Seems we've got another oddball Julian Cope release with all the trimmings. Double-length disc with the songs divided into four "phases"? Check. Drug- and druid-inspired lyrics? Check. Song title ("I Wandered Lonely As a Cloud") lifted from Wordsworth? Check. Cover photo of Cope looking as if he'd crawled out from Stonehenge after not changing his clothes for a year? Check.

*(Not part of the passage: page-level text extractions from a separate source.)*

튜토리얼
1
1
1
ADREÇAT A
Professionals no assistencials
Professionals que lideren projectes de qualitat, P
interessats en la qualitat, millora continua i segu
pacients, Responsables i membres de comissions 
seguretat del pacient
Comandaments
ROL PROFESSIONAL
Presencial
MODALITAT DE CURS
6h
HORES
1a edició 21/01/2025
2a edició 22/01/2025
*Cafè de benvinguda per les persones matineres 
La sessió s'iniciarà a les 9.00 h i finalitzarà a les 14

The surprise, however, is that this isn't another unfocused epic in the mold of 1992's Jehovakill. It's a focused epic, where the copious quirks are used in the service of Cope's most accessible writing in years. Opening with the countryish "Wheelbarrow Man," the album takes in every style Cope's ever tried - from a full-tilt Teardrop Explodes-style rocker ("Try Try Try") to a helping of Mellotron-laced psychedelia and a number ("Don't Take Roots") that sounds like one of Pete Townshend's disco experiments. And he's come down to earth enough to write an affecting lullaby ("I'm Your Daddy"), and to pen this line from "Highway to the Sun": "The 20th century smokes a 25-cent cheroot/Lost face of Jesus and Las Vegas Bono, I'm tired of you." It's no mean feat to fit a religious statement, a bit of music criticism, and two great puns all in the same couplet.